L’incertitude gouvernementale ouvre le champ des possibles; le procureur général de Bruxelles choisit d’y gambader allégrement. Dans sa "mercuriale" prononcée ce lundi après-midi, ce discours de rentrée sous forme d’agenda politique, Johan Delmulle appelle à une vaste réforme de la procédure pénale, dans le but d’accélérer le traitement des affaires touchant à la criminalité financière et à la fraude sociale, parents pauvres des cours d’appel. Tout en renforçant de manière importante les pouvoirs du parquet.

Contre ce "fléau", M. Delmulle estime que seul un "renforcement de chaque maillon de la chaîne" pénale peut mener à des résultats. Pour cela, il appelle d’une part le gouvernement à "prendre des initiatives et dégager des ressources" pour mettre sur pied des unités spécialisées dans la lutte contre la criminalité économique et financière et la fraude sociale à Charleroi/Mons, en Flandre-Orientale, à Anvers et Liège, chose que "la police fédérale s’est jusqu’à présent révélée incapable de mettre réellement en place". Il appelle aussi au renforcement de la capacité d’enquête des sections financières bruxelloises, "condition sine qua non" pour mener "avec succès des enquêtes criminelles de haute qualité". La chose est réclamée depuis longtemps – toujours? – par les équipes de terrain.

"Tout le monde connaît les délais inacceptablement longs des chambres du conseil dans les dossiers volumineux et complexes."
Johan Delmulle
Procureur général de Bruxelles

Le procureur général Delmulle lance aussi une proposition choc pour faire gagner du temps aux enquêtes: "la chambre du conseil ne devrait-elle pas être abolie?" Il avait soumis l’idée en 2014, sans être entendu, et la reprend aujourd’hui avec plus de force.

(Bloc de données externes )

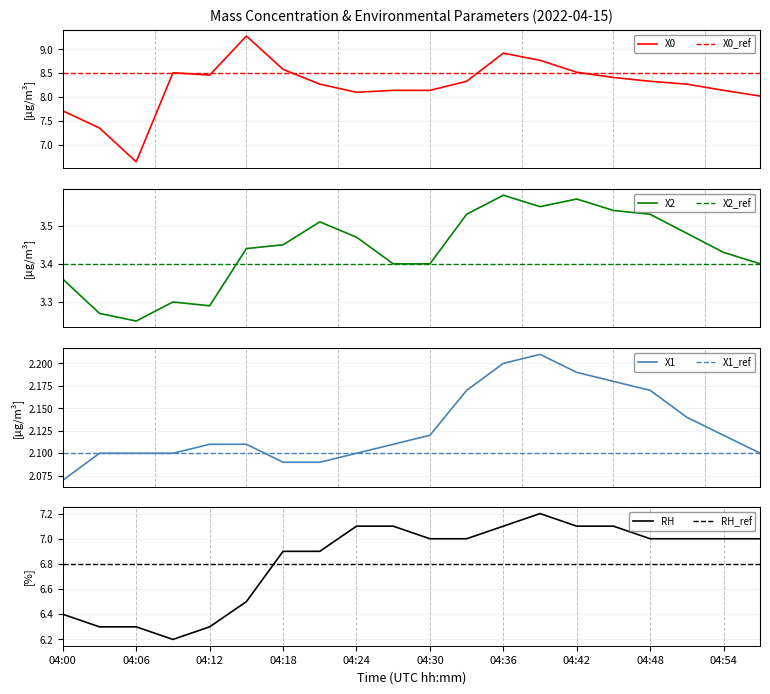

What is the smallest value displayed?

2.1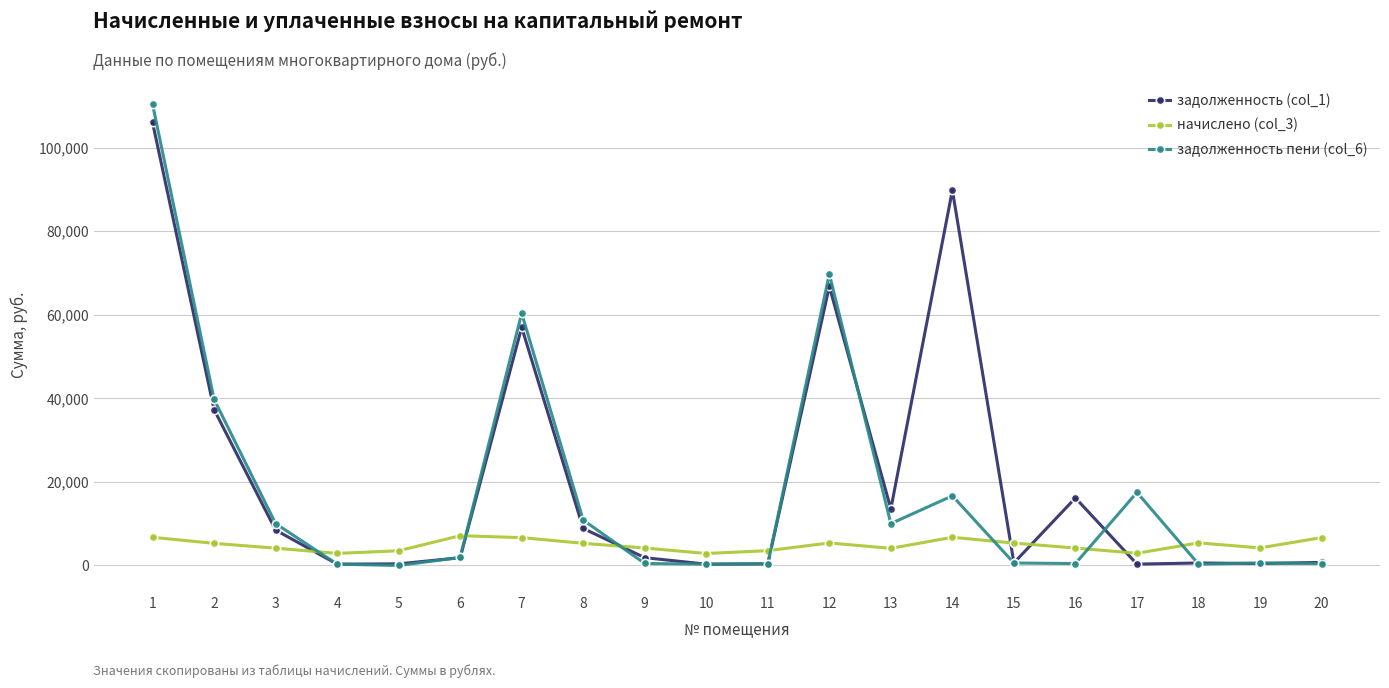

Which series has the largest range (max minus min)?

задолженность пени (col_6)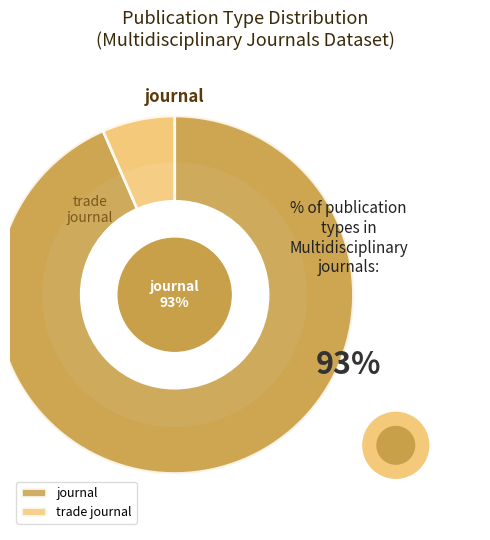

Combined, do journal and trade journal account for over 50%?

Yes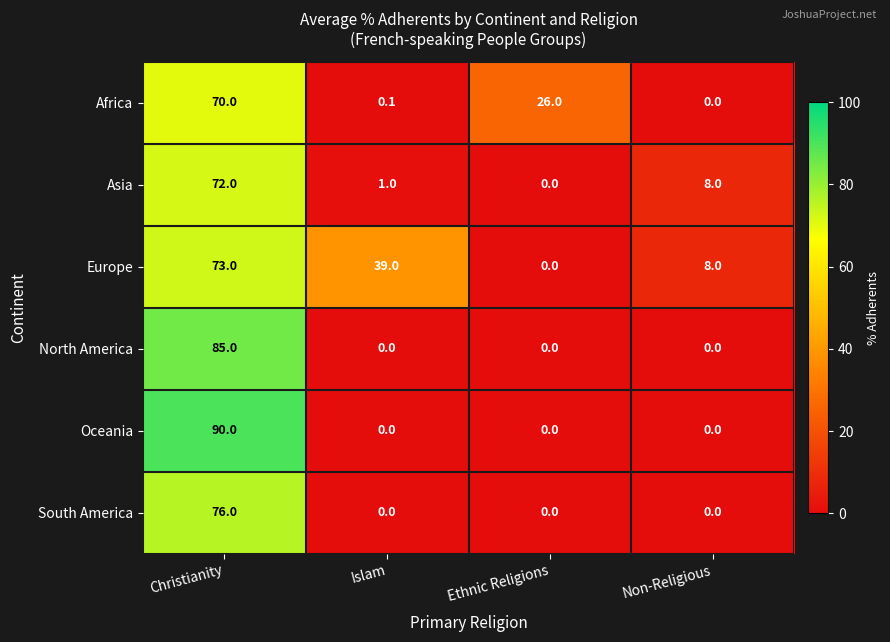

Reading right to left, transcribe all the data shown in this chart.

Africa: 0.0	26.0	0.1	70.0
Asia: 8.0	0.0	1.0	72.0
Europe: 8.0	0.0	39.0	73.0
North America: 0.0	0.0	0.0	85.0
Oceania: 0.0	0.0	0.0	90.0
South America: 0.0	0.0	0.0	76.0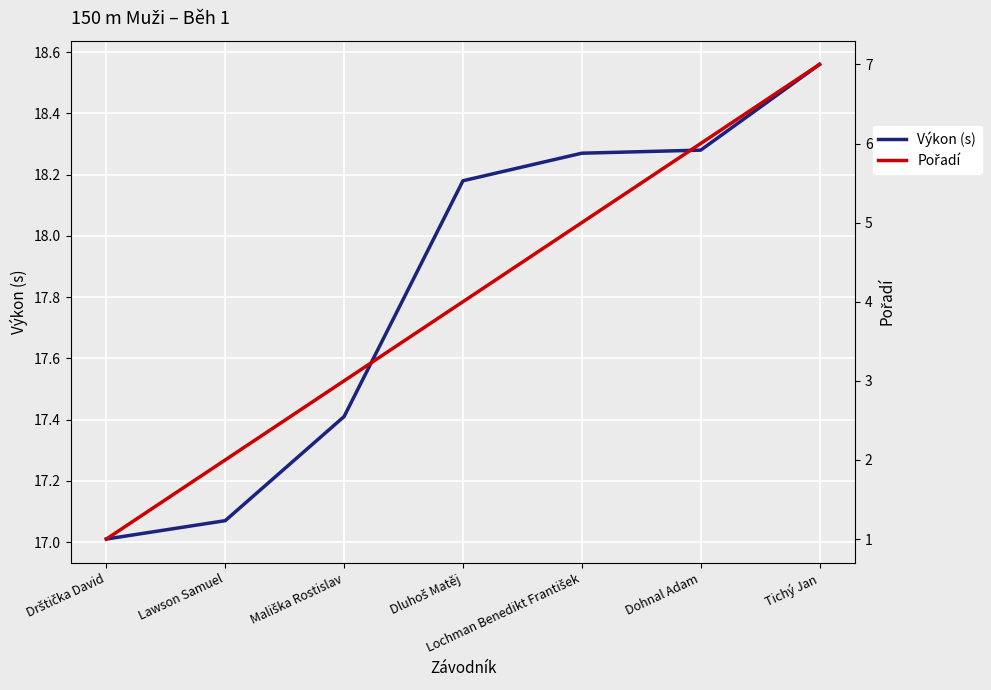

True or false: Výkon (s) has a value of 5.9 at Tichý Jan.

False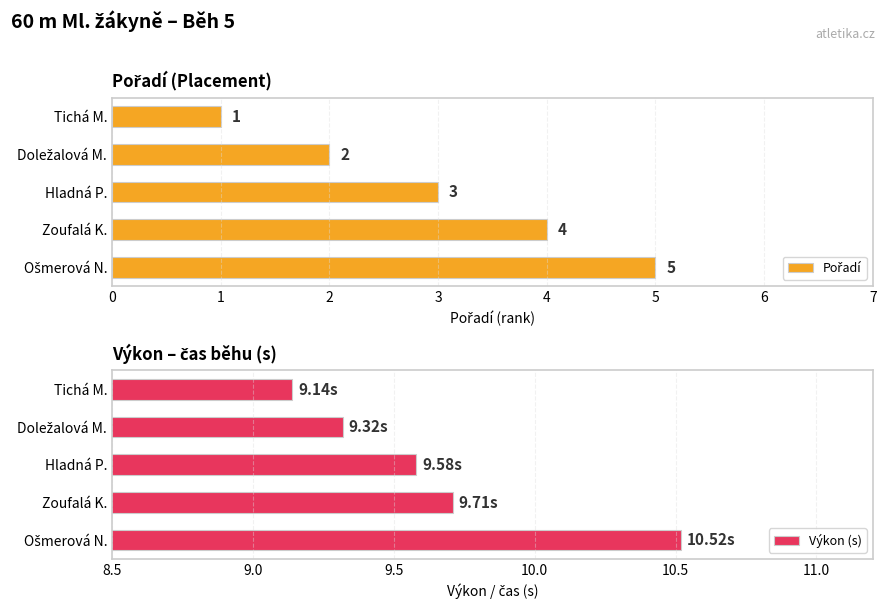

Where is Výkon (s) nearest to the value 9?

Tichá M.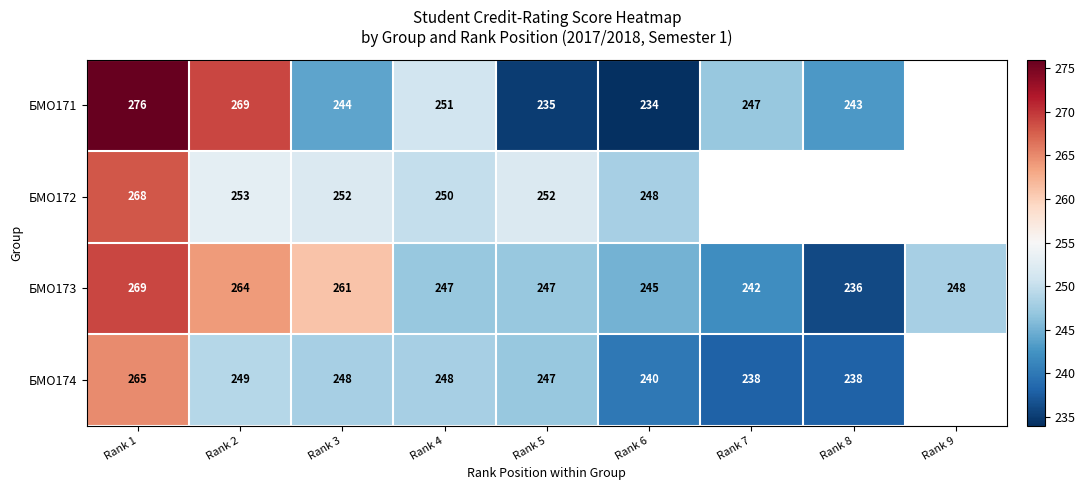

How many series are shown in this chart?

4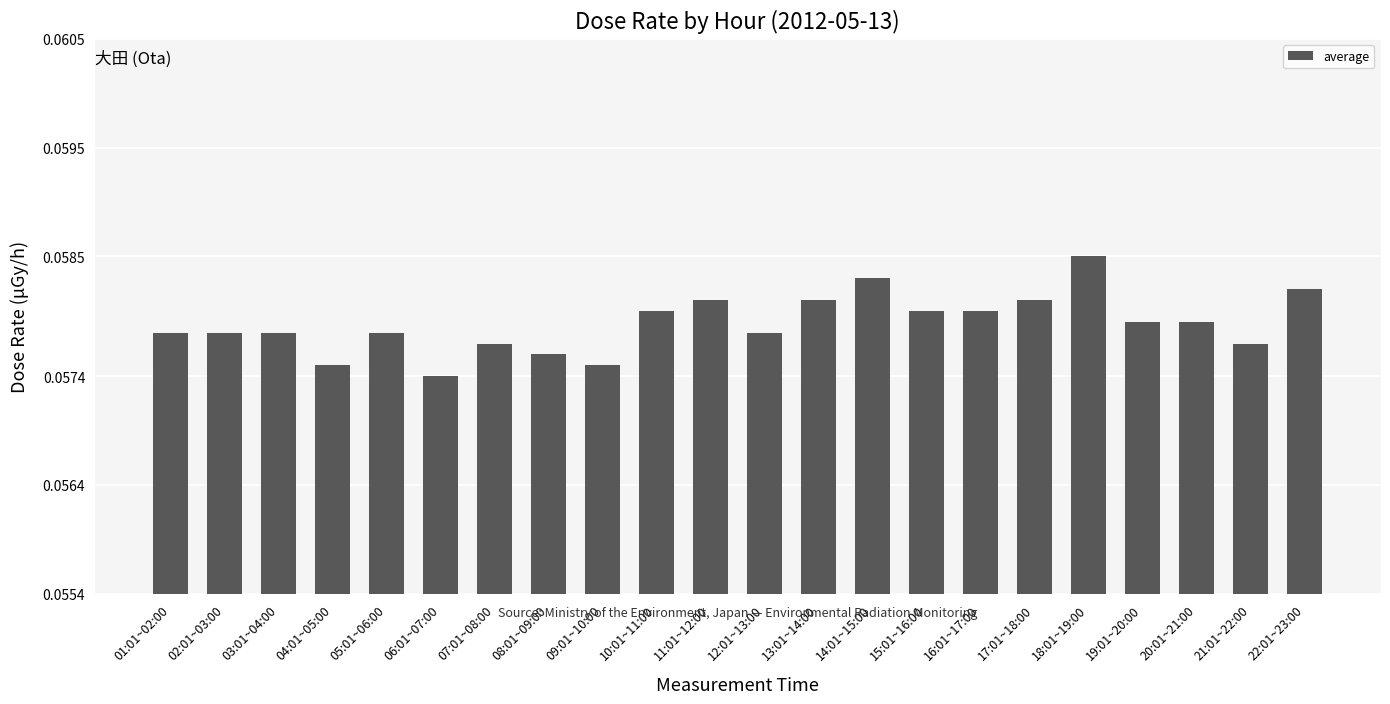

Between 03:01~04:00 and 14:01~15:00, which is larger?

14:01~15:00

En droit belge, la chambre du conseil est l’instance qui doit contrôler la détention préventive et le règlement des procédures. Ses décisions sont susceptibles d’appel. Elle offre aux dossiers un important filet de sécurité mais alourdit forcément les procédures. "Tout le monde connaît les délais inacceptablement longs des chambres du conseil dans les dossiers volumineux et complexes, comme ceux traitant de criminalité financière ou de fraude sociale grave. Leur suppression réduirait également la charge de travail des magistrats du siège et du parquet", note le procureur général bruxellois.

Parquet tout puissant

Selon lui, cette abolition n’entraînerait "pas moins de sécurité juridique et de garanties pour le citoyen".

Le procureur Delmulle propose une procédure de recours qui serait la suivante: le parquet serait tout puissant pour "décider de l’exercice de l’action publique". C’est-à-dire citer l’affaire devant le tribunal, mener une transaction ou une médiation ou classer sans suite. Il n’y aurait pas de recours contre une citation ou une mesure alternative. Un classement sans suite serait susceptible de recours devant le parquet général. En cas de nouveau rejet, une citation directe devant le tribunal serait toujours possible.

À cette proposition, radicale, s’ajoute celle de créer des juges d’instruction spécialisés en matière fiscale, qui traiteraient aussi les thématiques financières et sociales. Johan Delmulle désire aussi modifier la prescription pour ne la faire courir que pendant la phase d’information et d’instruction, plus à partir de la saisine du tribunal du fond. Ces propositions pourraient, selon le procureur général Delmulle, ouvrir la voie à "un débat de grande valeur devant le Parlement".